Gold Heels was bred by Alexander Cassatt at his Chesterbrook Farm in Berwyn, Pennsylvania. He was sired by Cassatt's outstanding runner, The Bard, a son of U.S. Racing Hall of Fame inductee, Longfellow. Gold Heels was out of the very good race mare Heel-and-Toe. A daughter of four-time Leading sire in North America, Glenelg, the durable Heel-and-Toe made 107 career starts winning 21 times.

==Racing career==

===1900: Two-Year-Old season===

Gold Heels was purchased by William C. Whitney but after racing him a short time at age two, the colt was deemed to have limited potential and in June 1900 was sold for $1,500 to trainer David Sloan, a cousin of future Hall of Fame jockey Tod Sloan. David Sloan raced the colt during the remainder of 1900 in mainly lower class races, finishing the year with five wins from twenty-four starts including the Chappaqua Handicap at Empire City Race Track. Facing financial problems, David Sloan put Gold Heels up for sale and on the advice of trainer, Matthew Allen, he was purchased for $7,000 by the racing partnership of Fred C. McLewee and Diamond Jim Brady.

===1901: Three-Year-Old season===

In 1901, under the conditioning of Matthew Allen, three-year-old Gold Heels won seven of his twelve starts while setting three track records. On June 27 he won the Spindrift Stakes in which he set a new Sheepshead Bay Race Track record for one mile and one furlong on dirt. On July 2 he won the Long Island Handicap at Sheepshead Bay and then on July 25 won the richest race for three-year-olds at Brighton Beach Race Course, the mile and one furlong Seagate Stakes. He followed this up with a ten length victory on September 25, 1901 in the one mile and one furlong Monarch Stakes at Gravesend Race Track. In winning the October 5 Oriental Handicap at Gravesend he set a new track record time for a mile and a quarter on dirt. On October 26, at Morris Park Racecourse, Gold Heels showed he was not only capable at longer distances but a truly outstanding stayer when he won the 2¼ mile Woodlawn Vase in a track record time of 3:56.00.

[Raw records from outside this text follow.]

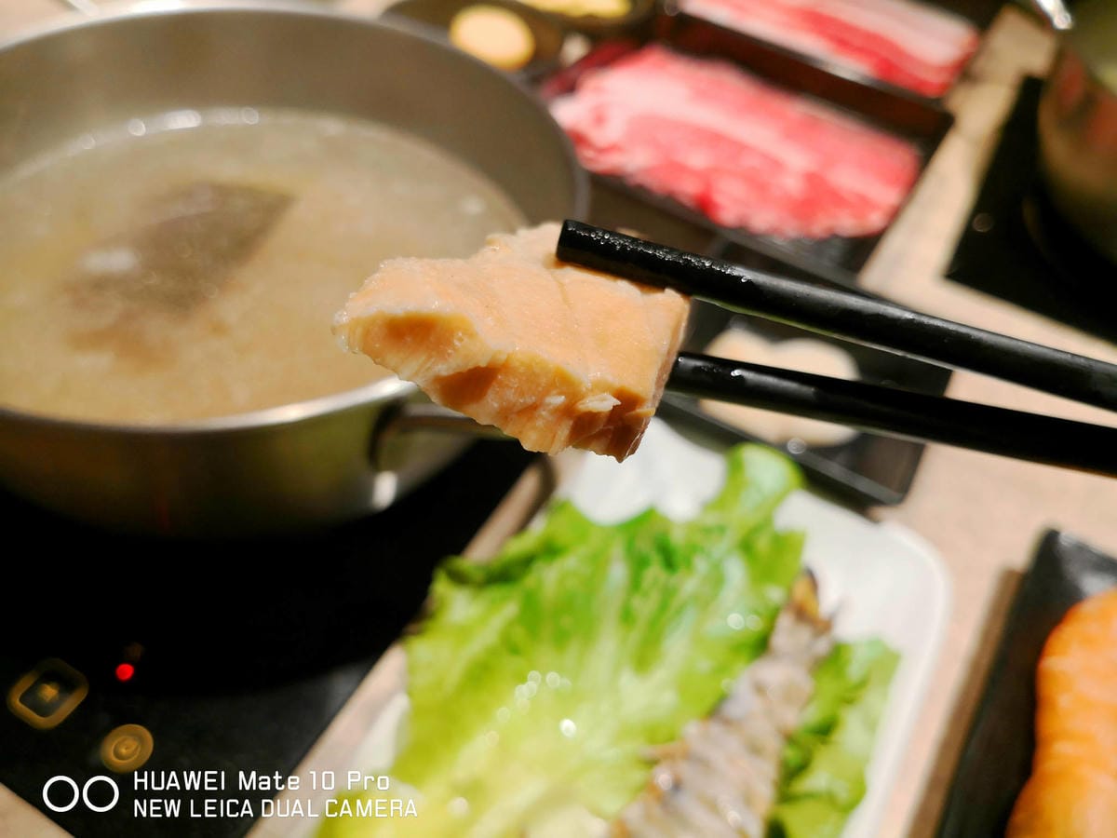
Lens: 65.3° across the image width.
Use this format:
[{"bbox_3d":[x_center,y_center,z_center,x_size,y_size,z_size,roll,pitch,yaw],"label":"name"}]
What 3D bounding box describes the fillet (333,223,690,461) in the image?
[{"bbox_3d":[-0.007,-0.014,0.150,0.053,0.015,0.033,16,44,14],"label":"fillet"}]

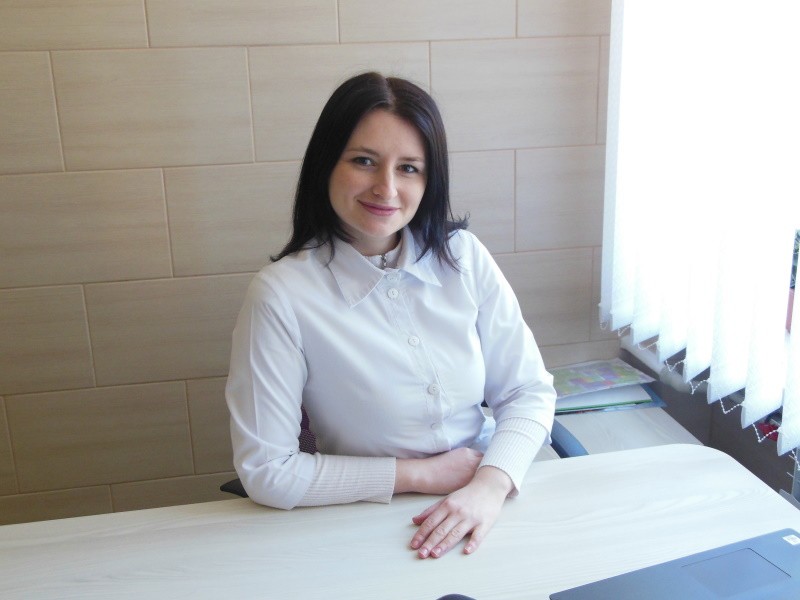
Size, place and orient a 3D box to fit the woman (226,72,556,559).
[{"bbox_3d":[-0.006,0.320,1.333,0.510,1.280,0.640,-8,16,-21],"label":"woman"}]

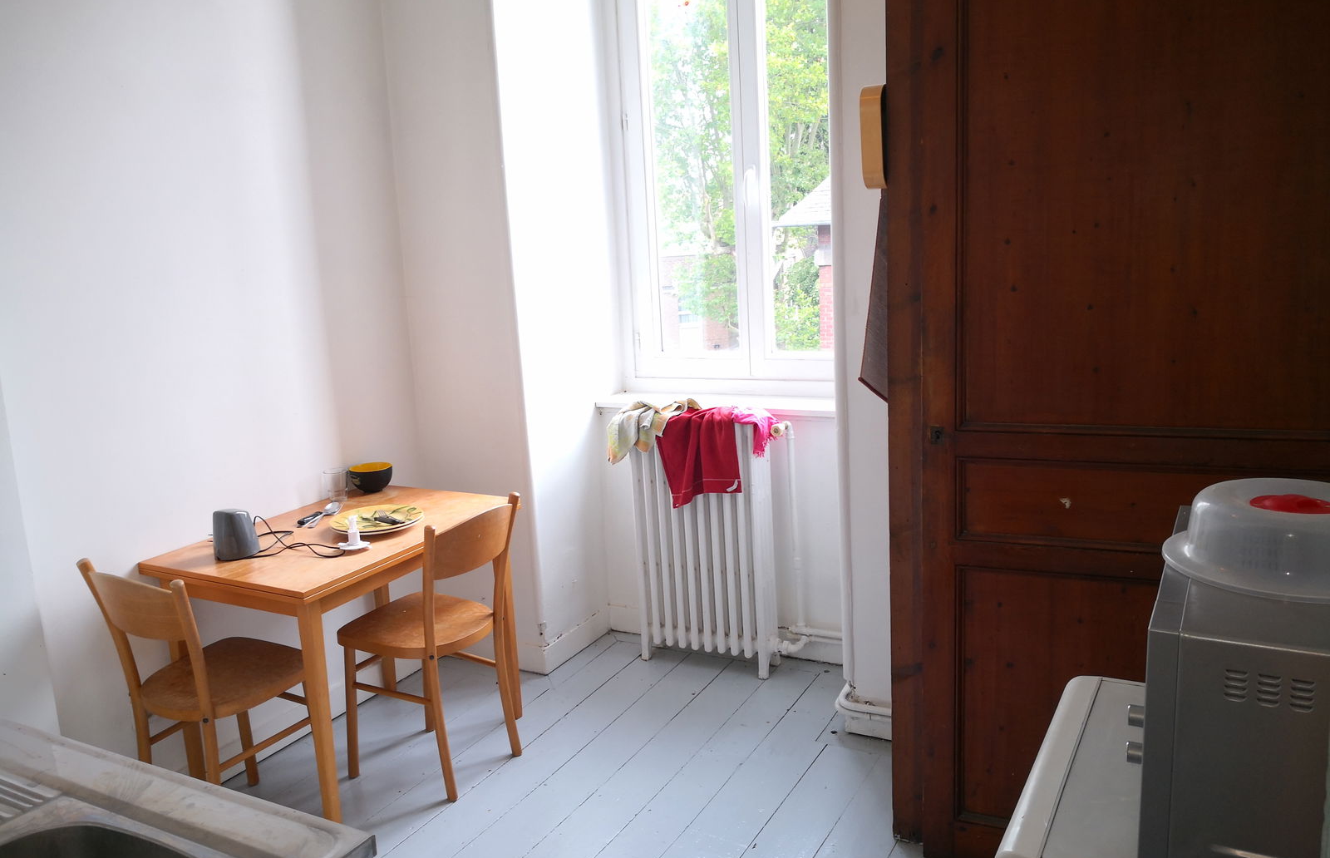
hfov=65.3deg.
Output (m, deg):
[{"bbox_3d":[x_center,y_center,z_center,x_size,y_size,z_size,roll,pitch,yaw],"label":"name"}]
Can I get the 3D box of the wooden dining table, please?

===1902: Four-Year-Old season===
At age four in 1902, Gold Heels won four of his five starts, setting a stakes record and a world record. With jockey Otto Wonderly aboard, Gold Heels won the June 14 Suburban Handicap at Sheepshead Bay Race Track. Not only did he win what was then America's most prestigious race, he broke the stakes record on an off track while carrying top weight. On June 28 Gold Heels won the 1 ½ mile Advance Stakes at Sheepshead Bay Race Track
 and was
top-weighted again when he won the July 5 Brighton Handicap at Brighton Beach Race Course in a world record time of 2:03.80 for a mile and a quarter on dirt. For the July 26 Brighton Cup, Gold Heels was again given highweight but still earned the win in the 2¼ mile endurance test. Even though he still won by twenty lengths, near the finish jockey George Odom slowed him to a canter due to an injury that ended his racing career.

The New York Times wrote on October 5, 1902 that Gold Heels was the "accepted champion of the year" and Thoroughbred Heritage selected him as the retrospective American Champion Older Male Horse for that year.

==Sale and stud career==
The September 20, 1902, issue of the Chicago Daily Tribune announced that the racing partnership of McLewee and Daly was to be dissolved
 and on October 4, 1902 Gold Heels was sold at a dispersal auction. Expected to bring $15,000, jockey Winfield O'Connor bought him for only $6,500
 then quickly resold the horse to St. Louis, Missouri breeder, E. J. Arnold.

At stud, Gold Heels met with little success although Covadonga (b. 1908) became one of the first American-bred horses to be imported to Puerto Rico where he raced with considerable success. Gold heels was sold in December 1912 to the U.S. Cavalry Remount Service for use as a sire for military horses.